Updated guidance provides instructions for applying the 'invasion-of-privacy test'
The Office of the Privacy Commissioner of Canada has recently issued updated guidance for federal institutions concerning disclosing personal information under s. 8(2)m of the Privacy Act.
Released on Apr. 21, the updated guidance briefly explains the importance of s. 8(2)m and provides instructions for applying the “invasion-of-privacy test.”
Under s. 8(2)m, disclosure of personal information without the consent of an individual is authorized if, in the opinion of a federal institution head, the public interest clearly outweighs any invasion of privacy that could result from the disclosure or the disclosure would clearly benefit the individual to whom the information relates.

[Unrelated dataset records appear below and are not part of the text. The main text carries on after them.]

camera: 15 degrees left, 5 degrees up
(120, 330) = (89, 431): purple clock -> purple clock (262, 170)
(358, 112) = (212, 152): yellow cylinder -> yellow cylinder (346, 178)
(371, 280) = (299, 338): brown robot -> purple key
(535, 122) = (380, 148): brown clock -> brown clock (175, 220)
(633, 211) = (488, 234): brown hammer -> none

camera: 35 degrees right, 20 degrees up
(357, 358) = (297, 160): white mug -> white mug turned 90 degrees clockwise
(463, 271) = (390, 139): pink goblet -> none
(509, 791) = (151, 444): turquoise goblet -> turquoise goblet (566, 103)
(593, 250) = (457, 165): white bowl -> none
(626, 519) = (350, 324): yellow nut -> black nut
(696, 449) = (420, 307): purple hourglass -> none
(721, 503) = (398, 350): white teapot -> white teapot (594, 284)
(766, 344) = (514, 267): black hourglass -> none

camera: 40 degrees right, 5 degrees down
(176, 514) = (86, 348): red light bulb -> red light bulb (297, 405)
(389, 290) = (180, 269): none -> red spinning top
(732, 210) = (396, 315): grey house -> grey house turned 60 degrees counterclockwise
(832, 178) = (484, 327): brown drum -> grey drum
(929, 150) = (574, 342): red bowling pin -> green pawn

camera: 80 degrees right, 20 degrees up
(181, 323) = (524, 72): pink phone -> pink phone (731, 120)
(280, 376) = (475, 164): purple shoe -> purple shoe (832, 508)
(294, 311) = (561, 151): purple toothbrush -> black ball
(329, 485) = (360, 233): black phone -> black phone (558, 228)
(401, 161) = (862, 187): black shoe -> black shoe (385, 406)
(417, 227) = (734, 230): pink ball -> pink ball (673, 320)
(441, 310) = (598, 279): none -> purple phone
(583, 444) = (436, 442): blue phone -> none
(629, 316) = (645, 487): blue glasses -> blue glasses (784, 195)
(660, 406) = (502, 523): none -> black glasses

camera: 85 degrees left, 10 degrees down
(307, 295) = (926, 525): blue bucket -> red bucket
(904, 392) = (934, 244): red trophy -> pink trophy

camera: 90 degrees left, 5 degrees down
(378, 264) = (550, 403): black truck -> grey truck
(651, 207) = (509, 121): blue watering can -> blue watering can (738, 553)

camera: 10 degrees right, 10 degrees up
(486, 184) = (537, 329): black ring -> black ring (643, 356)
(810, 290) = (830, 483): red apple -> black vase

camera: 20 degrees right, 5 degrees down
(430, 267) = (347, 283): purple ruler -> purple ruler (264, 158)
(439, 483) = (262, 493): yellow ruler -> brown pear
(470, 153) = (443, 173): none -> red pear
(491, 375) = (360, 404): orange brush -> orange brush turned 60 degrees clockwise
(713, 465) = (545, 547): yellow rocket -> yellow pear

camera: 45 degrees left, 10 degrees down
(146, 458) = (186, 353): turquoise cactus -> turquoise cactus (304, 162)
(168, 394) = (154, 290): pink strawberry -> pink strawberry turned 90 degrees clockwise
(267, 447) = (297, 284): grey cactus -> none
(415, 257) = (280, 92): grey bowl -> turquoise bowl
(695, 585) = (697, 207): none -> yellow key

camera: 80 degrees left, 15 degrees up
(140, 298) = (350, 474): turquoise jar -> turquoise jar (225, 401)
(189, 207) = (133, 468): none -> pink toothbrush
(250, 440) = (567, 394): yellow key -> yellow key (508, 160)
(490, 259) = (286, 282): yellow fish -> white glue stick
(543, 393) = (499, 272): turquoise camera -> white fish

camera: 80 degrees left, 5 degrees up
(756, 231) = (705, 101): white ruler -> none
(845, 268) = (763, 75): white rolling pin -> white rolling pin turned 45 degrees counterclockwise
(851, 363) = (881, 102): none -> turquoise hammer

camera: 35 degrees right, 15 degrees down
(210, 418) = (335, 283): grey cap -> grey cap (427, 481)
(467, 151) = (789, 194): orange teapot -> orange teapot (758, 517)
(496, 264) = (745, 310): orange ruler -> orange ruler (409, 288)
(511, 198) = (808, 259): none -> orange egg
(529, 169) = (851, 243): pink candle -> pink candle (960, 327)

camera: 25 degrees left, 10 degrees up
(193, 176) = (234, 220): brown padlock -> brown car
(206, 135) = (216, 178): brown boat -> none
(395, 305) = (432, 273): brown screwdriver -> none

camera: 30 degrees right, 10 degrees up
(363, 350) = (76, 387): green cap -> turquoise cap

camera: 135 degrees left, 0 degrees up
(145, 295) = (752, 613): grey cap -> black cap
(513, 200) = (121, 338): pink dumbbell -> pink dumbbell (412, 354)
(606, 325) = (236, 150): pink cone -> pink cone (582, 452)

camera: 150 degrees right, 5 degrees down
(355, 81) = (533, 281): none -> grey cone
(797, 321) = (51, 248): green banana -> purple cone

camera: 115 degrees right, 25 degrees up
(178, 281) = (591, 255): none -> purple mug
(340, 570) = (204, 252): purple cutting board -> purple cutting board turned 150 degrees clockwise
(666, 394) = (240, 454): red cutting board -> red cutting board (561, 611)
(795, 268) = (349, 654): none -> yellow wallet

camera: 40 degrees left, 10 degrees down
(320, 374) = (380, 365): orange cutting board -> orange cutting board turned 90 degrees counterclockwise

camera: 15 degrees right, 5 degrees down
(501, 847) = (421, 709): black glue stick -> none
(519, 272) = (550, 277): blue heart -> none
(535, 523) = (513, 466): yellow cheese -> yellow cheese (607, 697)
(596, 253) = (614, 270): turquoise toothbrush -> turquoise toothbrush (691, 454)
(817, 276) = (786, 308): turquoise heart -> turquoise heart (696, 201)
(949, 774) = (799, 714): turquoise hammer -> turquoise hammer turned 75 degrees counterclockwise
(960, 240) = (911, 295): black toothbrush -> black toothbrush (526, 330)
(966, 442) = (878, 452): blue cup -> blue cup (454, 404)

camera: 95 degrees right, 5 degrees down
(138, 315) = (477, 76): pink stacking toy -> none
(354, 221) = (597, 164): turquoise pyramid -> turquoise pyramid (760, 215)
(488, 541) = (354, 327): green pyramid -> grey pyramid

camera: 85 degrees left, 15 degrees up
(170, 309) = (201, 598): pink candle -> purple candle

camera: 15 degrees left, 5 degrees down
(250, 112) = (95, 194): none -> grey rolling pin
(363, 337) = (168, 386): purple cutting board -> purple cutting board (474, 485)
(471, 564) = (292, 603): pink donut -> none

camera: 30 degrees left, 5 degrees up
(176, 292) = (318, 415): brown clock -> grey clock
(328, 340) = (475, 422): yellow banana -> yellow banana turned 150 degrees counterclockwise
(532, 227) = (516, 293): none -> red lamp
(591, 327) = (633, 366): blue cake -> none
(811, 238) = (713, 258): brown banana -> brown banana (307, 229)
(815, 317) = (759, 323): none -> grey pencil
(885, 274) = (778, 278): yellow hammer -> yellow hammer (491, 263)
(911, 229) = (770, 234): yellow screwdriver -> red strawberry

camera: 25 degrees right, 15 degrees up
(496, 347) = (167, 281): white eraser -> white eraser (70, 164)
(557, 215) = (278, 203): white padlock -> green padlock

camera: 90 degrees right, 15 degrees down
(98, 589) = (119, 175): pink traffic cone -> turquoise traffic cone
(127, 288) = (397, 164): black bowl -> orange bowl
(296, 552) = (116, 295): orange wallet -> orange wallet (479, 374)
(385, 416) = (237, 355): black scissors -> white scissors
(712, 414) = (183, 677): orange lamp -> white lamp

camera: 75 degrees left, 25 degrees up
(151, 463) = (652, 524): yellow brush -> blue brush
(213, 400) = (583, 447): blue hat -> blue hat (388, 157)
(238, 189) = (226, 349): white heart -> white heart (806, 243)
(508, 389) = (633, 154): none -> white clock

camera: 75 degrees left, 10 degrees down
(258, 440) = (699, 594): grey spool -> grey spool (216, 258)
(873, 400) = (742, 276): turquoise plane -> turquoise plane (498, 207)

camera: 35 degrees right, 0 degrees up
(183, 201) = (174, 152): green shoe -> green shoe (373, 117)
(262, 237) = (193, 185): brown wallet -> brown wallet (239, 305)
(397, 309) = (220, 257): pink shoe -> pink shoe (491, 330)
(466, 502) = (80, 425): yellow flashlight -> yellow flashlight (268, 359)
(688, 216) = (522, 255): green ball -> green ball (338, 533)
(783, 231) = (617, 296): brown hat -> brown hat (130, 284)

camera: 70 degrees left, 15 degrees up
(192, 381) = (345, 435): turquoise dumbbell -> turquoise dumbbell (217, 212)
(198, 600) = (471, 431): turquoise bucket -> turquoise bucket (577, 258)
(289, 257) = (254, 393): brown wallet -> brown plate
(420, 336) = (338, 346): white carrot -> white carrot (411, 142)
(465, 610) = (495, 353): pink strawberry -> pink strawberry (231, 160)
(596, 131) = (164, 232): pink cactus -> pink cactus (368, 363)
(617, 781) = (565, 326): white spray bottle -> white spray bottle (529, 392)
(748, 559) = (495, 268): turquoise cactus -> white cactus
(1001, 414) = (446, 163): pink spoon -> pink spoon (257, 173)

In the updated guidance, the privacy commissioner said that s. 8(2)(m) is an important provision since it provides federal institutions with a tool to help them effectively balance an individual’s right to privacy with other important contextual interests. Moreover, the provision is being used and appears helpful in some cases, such as notifying public health authorities charged with informing individuals of their potential exposure to a communicable disease and locating the next of kin of an injured or deceased individual.
However, the privacy commissioner noted that the decision to disclose under s. 8(2)(m) requires a careful balancing of potentially competing interests and should be exercised with restraint.
“Section 8(2)(m) is applied in unique, fact-specific situations,” the privacy commissioner said. “In other words, institutions should exercise discretion to disclose personal information pursuant to this section in unique circumstances where disclosure is truly justified.”
The privacy commissioner also urged federal institutions to apply the “invasion-of-privacy” test to determine privacy risk in the disclosure. This test involves a detailed review of three interrelated risk factors to help federal institutions determine if the public interest clearly outweighs any invasion of privacy that could result from the disclosure.
The three factors are the following: (1) sensitivity of the information; (2) expectations of the individual; and (3) probability and degree of injury.
Regarding the first factor, the privacy commissioner advised federal institutions to consider whether the type of information is “detailed or highly personal” in nature, evaluate the context in which the information was collected, and determine whether any “contextual sensitivities” apply to the information.
As to the second factor, the privacy commissioner directed federal institutions to evaluate the conditions under which the personal information was collected and consider what expectations they may have established for its confidentiality, for instance, whether the possibility of disclosure is conveyed in an applicable privacy notice statement.
Regarding the third factor, the privacy commissioner suggested that federal institutions consider the probability and degree of injury relative to the benefits of the disclosure to the public.
“This could include personal or physical injury or damage to the reputation of an individual or others, which causes adverse consequences (e.g., any harm or embarrassment that negatively affects an individual’s career, reputation, financial position, safety, health, or well-being),” the privacy commissioner said.
In addition, the privacy commissioner provided alternatives to public interest disclosure under s. 8(2)(m).
“Whether in the context of an access request, open government or otherwise, federal institutions can often be open and transparent about their activities where there is a public interest in doing so without resorting to disclosing personal information pursuant to section 8(2)(m),” the privacy commissioner said.
The privacy commissioner recommended that federal institutions provide the public with access to information on the application or outcomes of government policies in a format that does not include personal information, such as program evaluation reports.
“They can also release information that has been de-identified to the point that there is no longer a serious possibility that it can be used to identify an individual, either through that information alone or in combination with other available information,” the privacy commissioner added.